No fue una estrella fugaz, ni una estrella de consumo nacional. Antes que Almodóvar, antes que Julio Iglesias o Rafa Nadal, cuando medio mundo se despertaba, Sara ya estaba allí dispuesta para que con su voz o su imagen se alegraran sus sueños. Ahora por la novedad de su libro Sara Montiel, el profesor Israel Rolón- especializado en literatura española, autor, con Anna Caballé, de una imprescindible biografía de Carmen Laforet– que desde hace décadas ejerce y trabaja en universidades de USA, nos vuelven las vida, ficciones, secretos y mixtificaciones de Sara Montiel.

El libro es serio y divertido, exagerado y contrastado, escrito desde fuera pero muy dentro de la que fuera su amiga en los años finales de la diva en las verdades de sus mentiras.

En el libro aparezco en el universo de la Montiel. Fue a mi a quien hace 30 años contó su relación con Ramón Mercader, el asesino de Trotsky, para el documental Asaltar los cielos. Imborrable imagen de Sara, maquillada durante horas -y muy bien- controlando luces, cámara y lo demás, para un documental que contaba la historia de un asesino. Allí dice: «¡No, no, Mercader no fue un asesino! Que mató a Trotsky, sí, pero nunca un asesino». Y la gente serie al verlo, escucharlo. Pues tenía su razón. Su ideologizada razón, aunque fuera por amor. Lo mismo que dicen Muñoz Suay, Vázquez Montalbán, Victor Alba y tantos, pero de otra manera. El fanatismo, la convicción sectaria, la obediencia a la causa comunista- tan cercana a los talibanes- hacían que aquello fuera una misión noble de la gente zurda, de la gente de la izquierda comunista.

## SECCIÓN DE DATOS
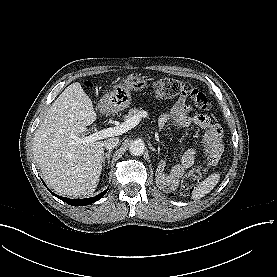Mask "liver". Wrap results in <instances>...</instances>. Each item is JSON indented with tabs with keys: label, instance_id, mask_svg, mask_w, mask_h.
I'll return each mask as SVG.
<instances>
[{
	"label": "liver",
	"instance_id": "6515ba94",
	"mask_svg": "<svg viewBox=\"0 0 277 277\" xmlns=\"http://www.w3.org/2000/svg\"><path fill=\"white\" fill-rule=\"evenodd\" d=\"M102 105L106 107L105 103ZM96 120L91 99L79 82L53 102L33 138V155L48 186L60 195L81 197L94 192L102 172L104 142L80 143Z\"/></svg>",
	"mask_w": 277,
	"mask_h": 277
}]
</instances>
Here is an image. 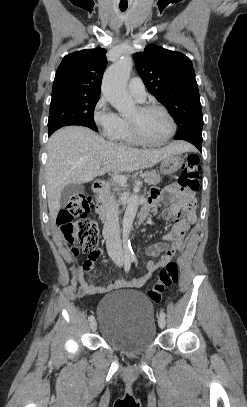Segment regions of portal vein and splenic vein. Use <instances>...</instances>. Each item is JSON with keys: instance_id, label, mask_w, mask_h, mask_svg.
Instances as JSON below:
<instances>
[{"instance_id": "18ae733b", "label": "portal vein and splenic vein", "mask_w": 247, "mask_h": 407, "mask_svg": "<svg viewBox=\"0 0 247 407\" xmlns=\"http://www.w3.org/2000/svg\"><path fill=\"white\" fill-rule=\"evenodd\" d=\"M103 164H104V165H108V164H110V161H105ZM113 180H114L115 182H117V183L124 184V183L127 182V177H126V176H123V175H114V176H113ZM144 181H145V182H148V179L145 178Z\"/></svg>"}]
</instances>
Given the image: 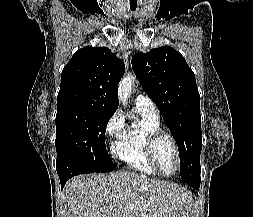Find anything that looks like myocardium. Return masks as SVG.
Masks as SVG:
<instances>
[{
	"label": "myocardium",
	"mask_w": 253,
	"mask_h": 217,
	"mask_svg": "<svg viewBox=\"0 0 253 217\" xmlns=\"http://www.w3.org/2000/svg\"><path fill=\"white\" fill-rule=\"evenodd\" d=\"M163 138H166L170 141V143L173 146L175 156H176V169L171 174H166L162 171L160 164L158 162L157 156H156V146H157L158 142ZM145 148H146V153L149 158V161L152 163V165L155 167V169L157 170V172L161 176L171 177L179 171L180 165H181L180 150H179V146H178L176 139L170 133L163 131V130H157V131L151 133L147 137V140L145 143Z\"/></svg>",
	"instance_id": "obj_1"
}]
</instances>
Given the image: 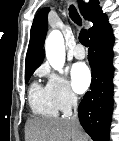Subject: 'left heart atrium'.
I'll return each instance as SVG.
<instances>
[{
	"label": "left heart atrium",
	"mask_w": 119,
	"mask_h": 141,
	"mask_svg": "<svg viewBox=\"0 0 119 141\" xmlns=\"http://www.w3.org/2000/svg\"><path fill=\"white\" fill-rule=\"evenodd\" d=\"M71 79L75 91L83 93L92 80L90 69L84 63H76L71 70Z\"/></svg>",
	"instance_id": "left-heart-atrium-1"
}]
</instances>
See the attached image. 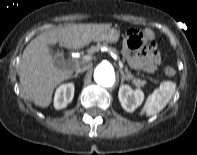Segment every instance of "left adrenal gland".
Segmentation results:
<instances>
[{"instance_id": "1", "label": "left adrenal gland", "mask_w": 197, "mask_h": 155, "mask_svg": "<svg viewBox=\"0 0 197 155\" xmlns=\"http://www.w3.org/2000/svg\"><path fill=\"white\" fill-rule=\"evenodd\" d=\"M120 73H121V83L124 82V80H128L127 76L124 74V71L120 68L119 69Z\"/></svg>"}]
</instances>
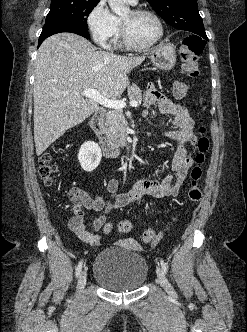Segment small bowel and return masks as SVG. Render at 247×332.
<instances>
[{"label":"small bowel","instance_id":"c3829d8e","mask_svg":"<svg viewBox=\"0 0 247 332\" xmlns=\"http://www.w3.org/2000/svg\"><path fill=\"white\" fill-rule=\"evenodd\" d=\"M155 104H157L159 113L173 118L174 128L161 130L163 135L177 143L171 163L172 173L160 179H138L132 188L125 192L119 190V183L116 179L110 178L107 181L109 200H105L99 195L92 198L80 189H72L70 193L75 194L86 209L98 213L91 220L80 215L71 218L69 221V229L81 241L91 246L100 244L101 238L96 232L106 225V215L109 212L138 203L146 196L153 198L175 197L179 194L186 180L188 170L193 163L188 147L193 146L198 141V136L194 132V120L184 105L174 103L157 89L151 87L144 95L145 115ZM160 237L161 235H159V239Z\"/></svg>","mask_w":247,"mask_h":332}]
</instances>
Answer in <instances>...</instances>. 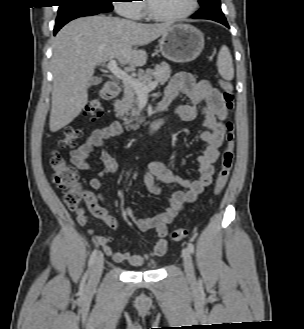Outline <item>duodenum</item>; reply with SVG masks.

## OBJETIVO
Responda según el texto sobre Sara Montiel:
1. ¿Con quién escribió Israel Rolón la biografía de Carmen Laforet?
2. ¿Dónde ejerce y trabaja Israel Rolón desde hace décadas?
3. ¿En qué documental contó Sara Montiel su relación con Ramón Mercader?

## RESPUESTA
1. Con Anna Caballé.
2. En universidades de USA.
3. En Asaltar los cielos.